» **Assigned task 1**:
According to the opinion piece on war with Iran, in what month and year did the United States invade Iraq?
» **Assigned task 2**:
Write the next few paragraphs of the opinion piece on war with Iran, picking up after its final sentence.

» **Excerpt provided**:
* * *

Naïve: Insinuating War with Iran Versus Finding Peace

09/21/2012 06:09 pm ET | Updated Nov 21, 2012
  • Holly Dagres Iranian-American Analyst and Commentator on Middle East affairs

While appearing on a program awhile back, a pundit responded to my claims on Iran's nuclear program with something along the lines of being "naïve on the topic of Iran". Given the short period that was left, I was not able to give a rebuttal. Nevertheless it got me thinking: Who is naïve? Is it those insinuating a third war in the Middle East, or the ones preventing it by all other means necessary?

The topic of war with Iran is not a matter of party lines as some seem to think, but rather a sense of what people see as being right, backed by factual evidence of the contrary.

It was almost a decade ago when the Iraq war had begun, and it feels like the American people have already forgotten it ever happened. Although the Obama Administration claims that the war ended with the last American troops out of Iraq, it does not mean it's over for the Iraqi people. Perhaps it is because there is little coverage of it happening except for the occasional suicide bombing. I'll tell you who are reminded of it daily: the families of the men and women in uniform as well as the Iraqi people who continue to suffer long after the fall of Saddam Hussein. Let's not forget the millions of displaced people as a result of conflict. Sure we got rid of a tyrant, but has Iraq become better off?

Some see going into Iraq as a success, due to the spread of what many deem as a 'democracy, or in fact, a façade of it. If you talk to the Iraqi people today you get a different sentiment then when Americans first set foot in Baghdad. Just the other month I found myself in a conversation with a family of Shia Iraqis in Tehran, Iran. When I asked how they felt about Iraq they had a look of sadness in their eyes, "It's not good at all, but what is done is done though."

Mind that a Shia government runs Iraq, and if they are complaining, imagine what the Sunnis and other minorities must be feeling.

I was only a teenager when the war happened, but I very well remember how then-Secretary of State Colin Powell went to the United Nations Security Council to present a case for war on Iraq and how the media spun the story about Saddam having weapons of mass destruction and hiding them from weapons inspectors. It took sometime after we invaded Iraq in March 2003 before it became known that the intelligence we had was completely wrong. Let me also mention that Powell regrets giving that speech now.

Now about a decade later we find ourselves in a similar conundrum, except this time around the 'Q' in 'Iraq' has been replaced with an 'N' for 'Iran'. The stories are relatively similar, but at least this time we have intelligence agencies in both Israel and the United States doubting the possibility of Iran's capability for a nuclear weapon.

I'm not fond of Iran's saber rattling, but let's place ourselves in Iran's shoes for a moment. Your two neighbors have been invaded, not to mention a large number of American bases surround your borders. What would you do? Strategically, the best thing is to find a deterrent to prevent a similar fate for your country, in this case nuclear weapons.

* * *

» **Stored data**:

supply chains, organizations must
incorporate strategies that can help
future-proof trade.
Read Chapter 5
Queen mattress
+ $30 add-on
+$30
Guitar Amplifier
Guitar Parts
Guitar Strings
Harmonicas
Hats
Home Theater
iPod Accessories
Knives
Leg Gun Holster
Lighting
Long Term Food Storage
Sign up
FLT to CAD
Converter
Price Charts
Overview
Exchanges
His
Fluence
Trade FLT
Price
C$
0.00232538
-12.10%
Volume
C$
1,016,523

* * *

» **Response 1**:
March 2003

» **Response 2**:
I firmly believe that Iran is not developing nuclear weapons, but I am also convinced they would like us to assume so -- a sort of wild card if you will in the game of politics. All this rhetoric coming out of Ahmadinejad's mouth is smoke and mirrors to give the illusion that Iran is omnipotent in what is seen as 'western imperialism'.

Many do not know that when Afghanistan was invaded in 2001, Iran under the Khatami Administration aided the United States in fighting the Taliban and creating a new Afghan government until it was labeled as an 'axis of evil' in President George W. Bush's State of the Union speech. Despite this, Iran continued to offer its assistance in both Afghanistan and Iraq, only to be turned down.

It gets better.

Weeks after Baghdad was invaded, Supreme Leader Ali Khamenei sent a letter through the Swiss Embassy (The American Interests Section in Iran) making an offer of dialogue which included: "full cooperation on nuclear programs, acceptance of Israel and the termination of Iranian support for Palestinian militant groups." Bare in mind this was well before Iran's nuclear program became a controversy. We could have finished this then, but no, the Bush Administration preferred to not deal with terrorists. Had they negotiated, I'm sure the situation in Iraq and Afghanistan would have been better off than it is today. Not to mention a hardliner like Mahmoud Ahmadinejad would have never been put into the lap of Iranian presidency to counter Bush's war rhetoric.

Now it's been a decade and some are scratching their heads in confusion, wonder what went wrong. Not to mention, why would any government budge with policy like the dual-track approach that encouraged sanctions and diplomacy at once? There's no logic in it what so ever.

Having all that's been said, I invite you to consider something. That being against war on Iran does not mean you support the theocratic regime. It means that you believe that war is not the answer and that it will do more harm than good.

Who's calling whom naïve now?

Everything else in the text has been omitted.